Written instruction a → Do the following statements agree with the passage about Aaron Moore? Answer yes or no for each, quoting the deciding words. (i) Aaron's coworkers renamed his office "the library." (ii) As a student at Fuller, Aaron planned to become a pastor. (iii) Fuller's food bank served the local Pasadena community each week.

Supplied text →

+++

Aaron Moore’s books seem so out of place at the Victor Valley Transit Authority that his coworkers renamed his office “the library.” Books on philosophy and “the beauty of the infinite” lean next to transportation manuals, a collection of ancient Near Eastern pottery sits on the shelves above his computer, and a Bible lies open on the desk. Aaron enjoys the curiosity of his colleagues, since it often turns into an opportunity for conversation about subjects that give his work meaning. “When we get to questions of ultimate value,” he says, “I can often talk to them on a deeper level in ways they hadn’t thought about before.” What does theology and philosophy have to do with transit planning, they ask? Aaron looks around his office and answers—everything.
As a student at Fuller, Aaron [MAT ’11] had plans to be a professor. Obsessed with theology and philosophy, he spent most of his time in the library, preferring reading to friendships with his peers or professors. He soon realized, however, that Fuller wanted to make him “a whole person,” and that the community around him expected him to integrate his books with real relationships. “Academics is a valuable pursuit, but I started to see I was using it to prove my importance and self-worth,” he recalls, instead of being present with others.
Around that time, Aaron took a missiology class with Bill Dyrness, professor of theology and culture, that reoriented the way he understood vocation: “He taught me that ministry is about opening up opportunities for people to see God’s love rather than bringing anything to them,” he says. It was an important shift—rather than serving others out of his own strength, Aaron was learning he only had to be present, look for opportunities, and join in. After the class, he decided to balance his studying by volunteering at Fuller’s food bank, a weekly food distribution service for the local Pasadena community. It was a step toward “impactful, relational ministry” that would come to shift the momentum of his life.

+++

Written instruction b → Render the stretch of the records from the line containing "order: Saxifragales" through the line containing "island: Guam" as a JSON list of strings, one string per line, leaving out blank lines.

Stored records:
+++

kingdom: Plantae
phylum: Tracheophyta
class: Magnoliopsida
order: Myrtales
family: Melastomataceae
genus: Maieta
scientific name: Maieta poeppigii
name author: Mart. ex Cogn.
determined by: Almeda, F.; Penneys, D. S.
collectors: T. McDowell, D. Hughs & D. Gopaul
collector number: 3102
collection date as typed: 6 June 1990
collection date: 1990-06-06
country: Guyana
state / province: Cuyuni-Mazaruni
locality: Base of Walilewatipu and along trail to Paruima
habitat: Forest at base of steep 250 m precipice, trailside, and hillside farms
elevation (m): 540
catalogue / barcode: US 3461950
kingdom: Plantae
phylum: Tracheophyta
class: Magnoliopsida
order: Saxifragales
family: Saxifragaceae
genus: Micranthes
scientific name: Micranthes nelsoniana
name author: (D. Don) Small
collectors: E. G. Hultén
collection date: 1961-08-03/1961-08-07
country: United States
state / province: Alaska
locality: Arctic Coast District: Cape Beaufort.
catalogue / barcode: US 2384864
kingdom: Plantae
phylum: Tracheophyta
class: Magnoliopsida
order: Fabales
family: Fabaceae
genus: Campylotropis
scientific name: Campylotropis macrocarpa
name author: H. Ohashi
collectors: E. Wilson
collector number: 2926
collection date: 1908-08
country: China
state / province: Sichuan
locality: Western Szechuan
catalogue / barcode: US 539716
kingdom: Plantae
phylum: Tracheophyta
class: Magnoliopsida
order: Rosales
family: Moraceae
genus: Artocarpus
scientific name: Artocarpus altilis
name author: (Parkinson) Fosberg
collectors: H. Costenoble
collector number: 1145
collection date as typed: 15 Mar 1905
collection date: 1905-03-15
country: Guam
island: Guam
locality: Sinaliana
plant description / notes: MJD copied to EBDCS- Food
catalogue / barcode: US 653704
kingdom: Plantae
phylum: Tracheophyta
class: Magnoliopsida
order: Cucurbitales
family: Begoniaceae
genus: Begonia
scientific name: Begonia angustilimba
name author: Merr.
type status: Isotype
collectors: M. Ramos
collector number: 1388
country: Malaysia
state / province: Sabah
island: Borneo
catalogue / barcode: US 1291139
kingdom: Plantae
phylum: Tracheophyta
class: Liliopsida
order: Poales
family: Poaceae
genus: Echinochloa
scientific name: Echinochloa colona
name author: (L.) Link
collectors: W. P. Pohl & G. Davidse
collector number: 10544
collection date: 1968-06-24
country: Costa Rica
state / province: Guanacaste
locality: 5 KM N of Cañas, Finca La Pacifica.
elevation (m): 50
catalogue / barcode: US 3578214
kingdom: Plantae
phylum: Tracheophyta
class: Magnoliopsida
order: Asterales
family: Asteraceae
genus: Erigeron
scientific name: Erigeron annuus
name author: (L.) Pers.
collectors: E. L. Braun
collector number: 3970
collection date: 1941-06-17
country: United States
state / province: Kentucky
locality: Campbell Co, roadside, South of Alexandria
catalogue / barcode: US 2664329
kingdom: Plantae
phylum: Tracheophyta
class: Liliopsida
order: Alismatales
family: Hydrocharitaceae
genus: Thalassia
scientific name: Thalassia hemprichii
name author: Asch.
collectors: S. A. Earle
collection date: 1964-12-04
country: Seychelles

+++

Expected output a →
(i) Yes: "his coworkers renamed his office “the library.”"
(ii) No: "Aaron [MAT ’11] had plans to be a professor."
(iii) Yes: "a weekly food distribution service for the local Pasadena community"

Expected output b →
[
  "order: Saxifragales",
  "family: Saxifragaceae",
  "genus: Micranthes",
  "scientific name: Micranthes nelsoniana",
  "name author: (D. Don) Small",
  "collectors: E. G. Hultén",
  "collection date: 1961-08-03/1961-08-07",
  "country: United States",
  "state / province: Alaska",
  "locality: Arctic Coast District: Cape Beaufort.",
  "catalogue / barcode: US 2384864",
  "kingdom: Plantae",
  "phylum: Tracheophyta",
  "class: Magnoliopsida",
  "order: Fabales",
  "family: Fabaceae",
  "genus: Campylotropis",
  "scientific name: Campylotropis macrocarpa",
  "name author: H. Ohashi",
  "collectors: E. Wilson",
  "collector number: 2926",
  "collection date: 1908-08",
  "country: China",
  "state / province: Sichuan",
  "locality: Western Szechuan",
  "catalogue / barcode: US 539716",
  "kingdom: Plantae",
  "phylum: Tracheophyta",
  "class: Magnoliopsida",
  "order: Rosales",
  "family: Moraceae",
  "genus: Artocarpus",
  "scientific name: Artocarpus altilis",
  "name author: (Parkinson) Fosberg",
  "collectors: H. Costenoble",
  "collector number: 1145",
  "collection date as typed: 15 Mar 1905",
  "collection date: 1905-03-15",
  "country: Guam",
  "island: Guam"
]